*** Input for this task ***

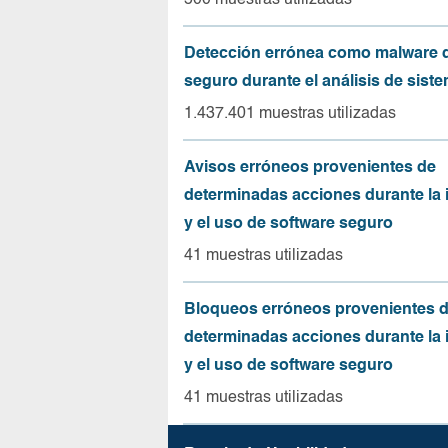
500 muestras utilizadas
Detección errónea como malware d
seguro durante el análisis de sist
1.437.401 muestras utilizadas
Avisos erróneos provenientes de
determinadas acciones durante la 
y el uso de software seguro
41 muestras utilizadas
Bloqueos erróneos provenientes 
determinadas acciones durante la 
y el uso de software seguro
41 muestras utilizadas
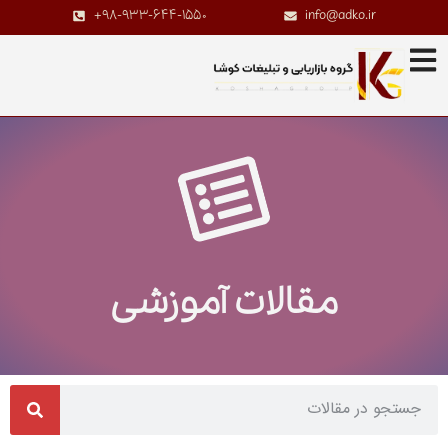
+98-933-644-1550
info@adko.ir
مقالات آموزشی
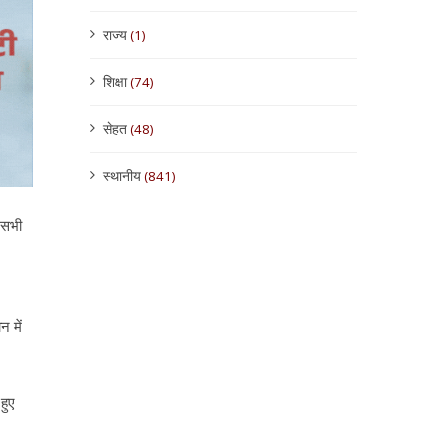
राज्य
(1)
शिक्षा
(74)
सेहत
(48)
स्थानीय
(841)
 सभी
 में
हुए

*** End of Input for this task ***

Problem description >> Filter the records and copy every line that contains the word "erróneos". Matching is case-sensitive.

Answer space >>
Avisos erróneos provenientes de
Bloqueos erróneos provenientes 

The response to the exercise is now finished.